| 原文抜粋 |
PR戦略と行動指針が問われる、「Black Lives Matter」と企業の責任

1968年のメキシコ五輪の表彰台で、国歌が流れる間、金メダリストのトニー・スミスと銅メダリストのジョン・カーロスが人種差別への抵抗を表す「ブラック・パワー・サルート」をおこなったシーンを型取った銅像。銀メダリストのピーター・ノーマンもこの抵抗運動に賛同した(「国立アフリカンアメリカン歴史文化博物館」にて筆者撮影)

ジョージ・フロイド氏の殺害を一つのきっかけに米国で活発化し、世界中に広がった人種差別への抗議デモと「#BlackLivesMatter」のオンライン・ムーブメント。パンデミックで日常生活の変化を余儀なくされ、人々が共通の不安と不満をかかえているという状況が、世界的な共感と団結を高める一つの要因となった。

一方で、米国の黒人にとってこれは、にわかに浮上した課題ではない。4世紀にわたって彼らが闘争してきた人種差別と不当な刑事司法の課題に、ようやく世界が動き出し始めている。

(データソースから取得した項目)
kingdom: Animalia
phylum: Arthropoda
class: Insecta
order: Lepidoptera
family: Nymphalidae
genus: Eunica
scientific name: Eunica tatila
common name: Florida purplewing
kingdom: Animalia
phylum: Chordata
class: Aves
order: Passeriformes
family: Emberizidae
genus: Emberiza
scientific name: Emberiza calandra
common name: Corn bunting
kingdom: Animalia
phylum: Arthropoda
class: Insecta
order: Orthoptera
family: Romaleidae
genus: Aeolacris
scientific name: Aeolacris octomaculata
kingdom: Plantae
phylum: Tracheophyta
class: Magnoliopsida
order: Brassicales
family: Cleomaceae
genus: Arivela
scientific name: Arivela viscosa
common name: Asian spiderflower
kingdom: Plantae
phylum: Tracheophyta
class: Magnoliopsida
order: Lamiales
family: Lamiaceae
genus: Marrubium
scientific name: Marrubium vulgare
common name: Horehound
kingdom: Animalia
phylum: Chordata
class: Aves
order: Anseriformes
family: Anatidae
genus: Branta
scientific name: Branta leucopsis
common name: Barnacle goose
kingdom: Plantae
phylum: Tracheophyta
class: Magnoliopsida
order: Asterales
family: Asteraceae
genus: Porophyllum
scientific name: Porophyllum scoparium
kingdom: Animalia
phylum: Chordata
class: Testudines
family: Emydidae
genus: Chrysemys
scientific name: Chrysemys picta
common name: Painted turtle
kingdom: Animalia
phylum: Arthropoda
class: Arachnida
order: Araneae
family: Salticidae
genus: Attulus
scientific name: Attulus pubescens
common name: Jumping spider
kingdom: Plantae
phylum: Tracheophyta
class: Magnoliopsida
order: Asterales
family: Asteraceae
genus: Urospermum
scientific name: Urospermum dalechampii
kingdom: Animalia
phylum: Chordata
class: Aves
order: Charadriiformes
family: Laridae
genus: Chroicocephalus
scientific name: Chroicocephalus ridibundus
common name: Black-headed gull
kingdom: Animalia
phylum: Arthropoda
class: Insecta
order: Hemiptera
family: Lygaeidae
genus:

| 課題内容 |
原文抜粋のうち、「ジョージ・フロイド氏の殺害を」から「く世界が動き出し始めている。」までを、両端を含めて一字一句違えずに書き写してください。 解答にあたっては、原文抜粋のみを用いてください。

| 解答 |
ジョージ・フロイド氏の殺害を一つのきっかけに米国で活発化し、世界中に広がった人種差別への抗議デモと「#BlackLivesMatter」のオンライン・ムーブメント。パンデミックで日常生活の変化を余儀なくされ、人々が共通の不安と不満をかかえているという状況が、世界的な共感と団結を高める一つの要因となった。

一方で、米国の黒人にとってこれは、にわかに浮上した課題ではない。4世紀にわたって彼らが闘争してきた人種差別と不当な刑事司法の課題に、ようやく世界が動き出し始めている。